Déjà trois cents morts et trois mille blessés. Moubarak a compris, mais avec un temps de retard. Ce qui fait qu’il a déjà perdu la partie. Son départ immédiat devient une évidence politique et une nécessité humanitaire.
L’allocution du Président Hosni Moubarak retransmise le mardi 2 février 2011 vers vingt-trois heures (heure locale) n’a pas convaincu. Deuxième du genre en moins d’une semaine, la première avait eu lieu tard aussi le vendredi 28 janvier 2011.
Lâcher du leste : départ annoncé pour septembre 2011
Pourtant, tout ou presque, dans cette allocution, aurait pu satisfaire les manifestants : une révision de la Constitution pour ouvrir les candidatures à l’élection présidentielle prévue en septembre 2011, un calendrier qui a été même confirmé et qui permet à l’opposition de s’organiser et de se préparer (un délai plus court aurait fait le jeu du parti au pouvoir), une remise en cause des résultats des élections législatives des 28 novembre et 5 décembre 2010, et surtout, l’assurance que Moubarak ne briguerait pas un nouveau mandat (encore heureux !).

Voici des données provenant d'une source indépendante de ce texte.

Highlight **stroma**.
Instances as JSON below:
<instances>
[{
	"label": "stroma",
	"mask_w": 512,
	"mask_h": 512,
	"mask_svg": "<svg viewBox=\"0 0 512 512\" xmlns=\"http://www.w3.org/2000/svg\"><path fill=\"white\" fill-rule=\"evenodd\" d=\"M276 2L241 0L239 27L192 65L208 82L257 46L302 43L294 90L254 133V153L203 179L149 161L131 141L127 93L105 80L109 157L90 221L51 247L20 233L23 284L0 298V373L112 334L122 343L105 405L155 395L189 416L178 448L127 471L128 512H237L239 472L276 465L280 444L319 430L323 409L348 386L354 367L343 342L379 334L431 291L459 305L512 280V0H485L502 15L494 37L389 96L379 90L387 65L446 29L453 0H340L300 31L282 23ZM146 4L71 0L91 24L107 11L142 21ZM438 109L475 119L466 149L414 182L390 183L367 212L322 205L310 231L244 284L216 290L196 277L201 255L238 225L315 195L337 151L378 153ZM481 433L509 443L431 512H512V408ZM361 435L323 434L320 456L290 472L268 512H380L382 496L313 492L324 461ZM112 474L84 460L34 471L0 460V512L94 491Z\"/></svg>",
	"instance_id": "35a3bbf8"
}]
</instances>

C’est qu’un dictateur qui se perd dans les unités de temps ou de lieu peut mal terminer. Ceaucescu pourrait en témoigner, lui qui était revenu imprudemment d’un voyage hors de Roumanie pensant pouvoir maîtriser la révolte de "son peuple".
Au lieu d’un scénario à la Ben Ali (fuite dans la lâcheté), Moubarak opterait-il pour une fin à la Ceaucescu (aveuglément dans la témérité) ? C’est ce qui semble s’esquisser lorsqu’il assure : « C’est mon pays et je mourrai sur ce sol. ».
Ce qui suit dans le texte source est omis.